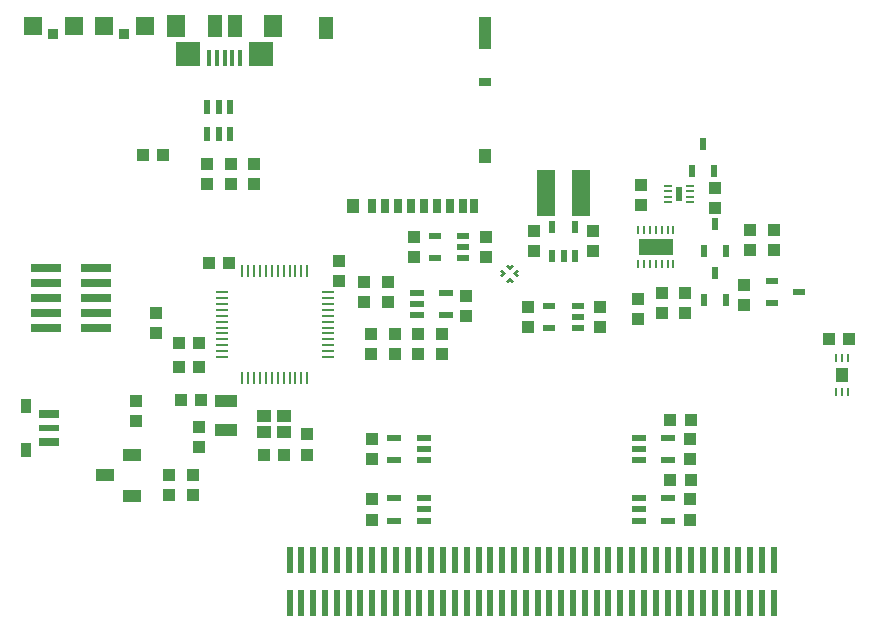
<source format=gtp>
G75*
G70*
%OFA0B0*%
%FSLAX24Y24*%
%IPPOS*%
%LPD*%
%AMOC8*
5,1,8,0,0,1.08239X$1,22.5*
%
%ADD10R,0.0512X0.0217*%
%ADD11R,0.0079X0.0394*%
%ADD12R,0.0394X0.0079*%
%ADD13R,0.0433X0.0394*%
%ADD14R,0.0394X0.0433*%
%ADD15R,0.0591X0.0591*%
%ADD16R,0.0354X0.0354*%
%ADD17R,0.0748X0.0433*%
%ADD18R,0.0472X0.0394*%
%ADD19R,0.0157X0.0531*%
%ADD20R,0.0630X0.0748*%
%ADD21R,0.0827X0.0787*%
%ADD22R,0.0472X0.0748*%
%ADD23R,0.0276X0.0472*%
%ADD24R,0.0394X0.0472*%
%ADD25R,0.0394X0.0315*%
%ADD26R,0.0394X0.1102*%
%ADD27R,0.0512X0.0748*%
%ADD28R,0.0276X0.0098*%
%ADD29R,0.0197X0.0472*%
%ADD30R,0.0098X0.0276*%
%ADD31R,0.1181X0.0551*%
%ADD32R,0.0394X0.0217*%
%ADD33R,0.0091X0.0193*%
%ADD34R,0.0102X0.0091*%
%ADD35R,0.0217X0.0394*%
%ADD36R,0.0400X0.0500*%
%ADD37R,0.0236X0.0472*%
%ADD38R,0.1000X0.0300*%
%ADD39R,0.0630X0.1535*%
%ADD40R,0.0236X0.0906*%
%ADD41R,0.0709X0.0295*%
%ADD42R,0.0709X0.0236*%
%ADD43R,0.0354X0.0512*%
%ADD44R,0.0630X0.0394*%
D10*
X013741Y004943D03*
X013741Y005691D03*
X014725Y005691D03*
X014725Y005317D03*
X014725Y004943D03*
X014725Y006951D03*
X014725Y007325D03*
X014725Y007699D03*
X013741Y007699D03*
X013741Y006951D03*
X014489Y011794D03*
X014489Y012168D03*
X014489Y012542D03*
X015473Y012542D03*
X015473Y011794D03*
X021891Y007699D03*
X021891Y007325D03*
X021891Y006951D03*
X022875Y006951D03*
X022875Y007699D03*
X022875Y005691D03*
X022875Y004943D03*
X021891Y004943D03*
X021891Y005317D03*
X021891Y005691D03*
D11*
X010847Y009707D03*
X010650Y009707D03*
X010454Y009707D03*
X010257Y009707D03*
X010060Y009707D03*
X009863Y009707D03*
X009666Y009707D03*
X009469Y009707D03*
X009272Y009707D03*
X009076Y009707D03*
X008879Y009707D03*
X008682Y009707D03*
X008682Y013251D03*
X008879Y013251D03*
X009076Y013251D03*
X009272Y013251D03*
X009469Y013251D03*
X009666Y013251D03*
X009863Y013251D03*
X010060Y013251D03*
X010257Y013251D03*
X010454Y013251D03*
X010650Y013251D03*
X010847Y013251D03*
D12*
X011536Y012562D03*
X011536Y012365D03*
X011536Y012168D03*
X011536Y011971D03*
X011536Y011774D03*
X011536Y011577D03*
X011536Y011380D03*
X011536Y011184D03*
X011536Y010987D03*
X011536Y010790D03*
X011536Y010593D03*
X011536Y010396D03*
X007993Y010396D03*
X007993Y010593D03*
X007993Y010790D03*
X007993Y010987D03*
X007993Y011184D03*
X007993Y011380D03*
X007993Y011577D03*
X007993Y011774D03*
X007993Y011971D03*
X007993Y012168D03*
X007993Y012365D03*
X007993Y012562D03*
D13*
X005808Y011853D03*
X005808Y011184D03*
X005139Y008920D03*
X005139Y008251D03*
X007245Y008073D03*
X007245Y007404D03*
X007028Y006479D03*
X007028Y005810D03*
X006241Y005810D03*
X006241Y006479D03*
X010828Y007148D03*
X010828Y007817D03*
X013013Y007660D03*
X013013Y006991D03*
X013013Y005652D03*
X013013Y004983D03*
X012973Y010495D03*
X012973Y011164D03*
X013761Y011164D03*
X014548Y011164D03*
X015335Y011164D03*
X016123Y011754D03*
X016123Y012424D03*
X016792Y013723D03*
X016792Y014392D03*
X018406Y014589D03*
X018406Y013920D03*
X020375Y013920D03*
X020375Y014589D03*
X021969Y015475D03*
X021969Y016144D03*
X024430Y016046D03*
X024430Y015377D03*
X025611Y014629D03*
X025611Y013959D03*
X026398Y013959D03*
X026398Y014629D03*
X025414Y012798D03*
X025414Y012129D03*
X023446Y011873D03*
X022658Y011873D03*
X021871Y011676D03*
X021871Y012345D03*
X022658Y012542D03*
X023446Y012542D03*
X020611Y012069D03*
X020611Y011400D03*
X018209Y011400D03*
X018209Y012069D03*
X015335Y010495D03*
X014548Y010495D03*
X013761Y010495D03*
X013524Y012227D03*
X012737Y012227D03*
X012737Y012896D03*
X013524Y012896D03*
X014391Y013723D03*
X014391Y014392D03*
X011910Y013605D03*
X011910Y012936D03*
X009076Y016164D03*
X009076Y016833D03*
X008288Y016833D03*
X007501Y016833D03*
X007501Y016164D03*
X008288Y016164D03*
X023603Y007660D03*
X023603Y006991D03*
X023603Y005652D03*
X023603Y004983D03*
D14*
X023623Y006302D03*
X022954Y006302D03*
X022954Y008310D03*
X023623Y008310D03*
X028249Y010987D03*
X028918Y010987D03*
X010080Y007148D03*
X009410Y007148D03*
X007304Y008959D03*
X006635Y008959D03*
X006576Y010081D03*
X007245Y010081D03*
X007245Y010869D03*
X006576Y010869D03*
X007560Y013546D03*
X008229Y013546D03*
X006024Y017129D03*
X005355Y017129D03*
D15*
X005434Y021420D03*
X004056Y021420D03*
X003072Y021420D03*
X001694Y021420D03*
D16*
X002383Y021164D03*
X004745Y021164D03*
D17*
X008150Y008940D03*
X008150Y007955D03*
D18*
X009410Y007916D03*
X010080Y007916D03*
X010080Y008428D03*
X009410Y008428D03*
D19*
X008603Y020367D03*
X008347Y020367D03*
X008091Y020367D03*
X007835Y020367D03*
X007580Y020367D03*
D20*
X006477Y021420D03*
X009706Y021420D03*
D21*
X009312Y020495D03*
X006871Y020495D03*
D22*
X007757Y021420D03*
X008426Y021420D03*
D23*
X012997Y015420D03*
X013430Y015420D03*
X013863Y015420D03*
X014296Y015420D03*
X014729Y015420D03*
X015162Y015420D03*
X015595Y015420D03*
X016028Y015420D03*
X016402Y015420D03*
D24*
X016776Y017113D03*
X012387Y015420D03*
D25*
X016776Y019554D03*
D26*
X016776Y021188D03*
D27*
X011461Y021365D03*
D28*
X022885Y016095D03*
X022885Y015918D03*
X022885Y015741D03*
X022885Y015564D03*
X023613Y015564D03*
X023613Y015741D03*
X023613Y015918D03*
X023613Y016095D03*
D29*
X023249Y015829D03*
D30*
X023052Y014629D03*
X022855Y014629D03*
X022658Y014629D03*
X022461Y014629D03*
X022265Y014629D03*
X022068Y014629D03*
X021871Y014629D03*
X021871Y013487D03*
X022068Y013487D03*
X022265Y013487D03*
X022461Y013487D03*
X022658Y013487D03*
X022855Y013487D03*
X023052Y013487D03*
X028485Y010367D03*
X028682Y010367D03*
X028879Y010367D03*
X028879Y009245D03*
X028682Y009245D03*
X028485Y009245D03*
D31*
X022461Y014058D03*
D32*
X019863Y012109D03*
X019863Y011735D03*
X019863Y011361D03*
X018918Y011361D03*
X018918Y012109D03*
X016044Y013684D03*
X016044Y014058D03*
X016044Y014432D03*
X015099Y014432D03*
X015099Y013684D03*
X026339Y012936D03*
X026339Y012188D03*
X027245Y012562D03*
D33*
G36*
X017780Y013129D02*
X017717Y013192D01*
X017852Y013327D01*
X017915Y013264D01*
X017780Y013129D01*
G37*
G36*
X017527Y012875D02*
X017464Y012938D01*
X017599Y013073D01*
X017662Y013010D01*
X017527Y012875D01*
G37*
G36*
X017346Y013056D02*
X017283Y013119D01*
X017418Y013254D01*
X017481Y013191D01*
X017346Y013056D01*
G37*
G36*
X017599Y013310D02*
X017536Y013373D01*
X017671Y013508D01*
X017734Y013445D01*
X017599Y013310D01*
G37*
D34*
G36*
X017535Y013374D02*
X017464Y013445D01*
X017527Y013508D01*
X017598Y013437D01*
X017535Y013374D01*
G37*
G36*
X017354Y013193D02*
X017283Y013264D01*
X017346Y013327D01*
X017417Y013256D01*
X017354Y013193D01*
G37*
G36*
X017671Y012875D02*
X017600Y012946D01*
X017663Y013009D01*
X017734Y012938D01*
X017671Y012875D01*
G37*
G36*
X017852Y013056D02*
X017781Y013127D01*
X017844Y013190D01*
X017915Y013119D01*
X017852Y013056D01*
G37*
D35*
X019017Y013782D03*
X019391Y013782D03*
X019765Y013782D03*
X019765Y014727D03*
X019017Y014727D03*
X023662Y016597D03*
X024410Y016597D03*
X024036Y017503D03*
X024430Y014825D03*
X024804Y013920D03*
X024056Y013920D03*
X024430Y013211D03*
X024804Y012306D03*
X024056Y012306D03*
D36*
X028682Y009806D03*
D37*
X008269Y017817D03*
X007894Y017817D03*
X007520Y017817D03*
X007520Y018723D03*
X007894Y018723D03*
X008269Y018723D03*
D38*
X003808Y013365D03*
X003808Y012865D03*
X003808Y012365D03*
X003808Y011865D03*
X003808Y011365D03*
X002138Y011365D03*
X002138Y011865D03*
X002138Y012365D03*
X002138Y012865D03*
X002138Y013365D03*
D39*
X018820Y015869D03*
X019961Y015869D03*
D40*
X020099Y003644D03*
X019706Y003644D03*
X019312Y003644D03*
X018918Y003644D03*
X018524Y003644D03*
X018131Y003644D03*
X017737Y003644D03*
X017343Y003644D03*
X016950Y003644D03*
X016556Y003644D03*
X016162Y003644D03*
X015769Y003644D03*
X015375Y003644D03*
X014981Y003644D03*
X014587Y003644D03*
X014194Y003644D03*
X013800Y003644D03*
X013406Y003644D03*
X013013Y003644D03*
X012619Y003644D03*
X012225Y003644D03*
X011831Y003644D03*
X011438Y003644D03*
X011044Y003644D03*
X010650Y003644D03*
X010257Y003644D03*
X010257Y002188D03*
X010650Y002188D03*
X011044Y002188D03*
X011438Y002188D03*
X011831Y002188D03*
X012225Y002188D03*
X012619Y002188D03*
X013013Y002188D03*
X013406Y002188D03*
X013800Y002188D03*
X014194Y002188D03*
X014587Y002188D03*
X014981Y002188D03*
X015375Y002188D03*
X015769Y002188D03*
X016162Y002188D03*
X016556Y002188D03*
X016950Y002188D03*
X017343Y002188D03*
X017737Y002188D03*
X018131Y002188D03*
X018524Y002188D03*
X018918Y002188D03*
X019312Y002188D03*
X019706Y002188D03*
X020099Y002188D03*
X020493Y002188D03*
X020887Y002188D03*
X021280Y002188D03*
X021674Y002188D03*
X022068Y002188D03*
X022461Y002188D03*
X022855Y002188D03*
X023249Y002188D03*
X023643Y002188D03*
X024036Y002188D03*
X024430Y002188D03*
X024824Y002188D03*
X025217Y002188D03*
X025611Y002188D03*
X026005Y002188D03*
X026398Y002188D03*
X026398Y003644D03*
X026005Y003644D03*
X025611Y003644D03*
X025217Y003644D03*
X024824Y003644D03*
X024430Y003644D03*
X024036Y003644D03*
X023643Y003644D03*
X023249Y003644D03*
X022855Y003644D03*
X022461Y003644D03*
X022068Y003644D03*
X021674Y003644D03*
X021280Y003644D03*
X020887Y003644D03*
X020493Y003644D03*
D41*
X002245Y007552D03*
X002245Y008516D03*
D42*
X002245Y008034D03*
D43*
X001477Y007306D03*
X001477Y008762D03*
D44*
X005001Y005770D03*
X004095Y006459D03*
X005001Y007148D03*
M02*

</source>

* **What the task asks**: Above are the records; print exactly the lines from the line with "X011536Y010790D03*" to the line with "X024430Y015377D03*", including both, and nothing else.

* **Output**:
X011536Y010790D03*
X011536Y010593D03*
X011536Y010396D03*
X007993Y010396D03*
X007993Y010593D03*
X007993Y010790D03*
X007993Y010987D03*
X007993Y011184D03*
X007993Y011380D03*
X007993Y011577D03*
X007993Y011774D03*
X007993Y011971D03*
X007993Y012168D03*
X007993Y012365D03*
X007993Y012562D03*
D13*
X005808Y011853D03*
X005808Y011184D03*
X005139Y008920D03*
X005139Y008251D03*
X007245Y008073D03*
X007245Y007404D03*
X007028Y006479D03*
X007028Y005810D03*
X006241Y005810D03*
X006241Y006479D03*
X010828Y007148D03*
X010828Y007817D03*
X013013Y007660D03*
X013013Y006991D03*
X013013Y005652D03*
X013013Y004983D03*
X012973Y010495D03*
X012973Y011164D03*
X013761Y011164D03*
X014548Y011164D03*
X015335Y011164D03*
X016123Y011754D03*
X016123Y012424D03*
X016792Y013723D03*
X016792Y014392D03*
X018406Y014589D03*
X018406Y013920D03*
X020375Y013920D03*
X020375Y014589D03*
X021969Y015475D03*
X021969Y016144D03*
X024430Y016046D03*
X024430Y015377D03*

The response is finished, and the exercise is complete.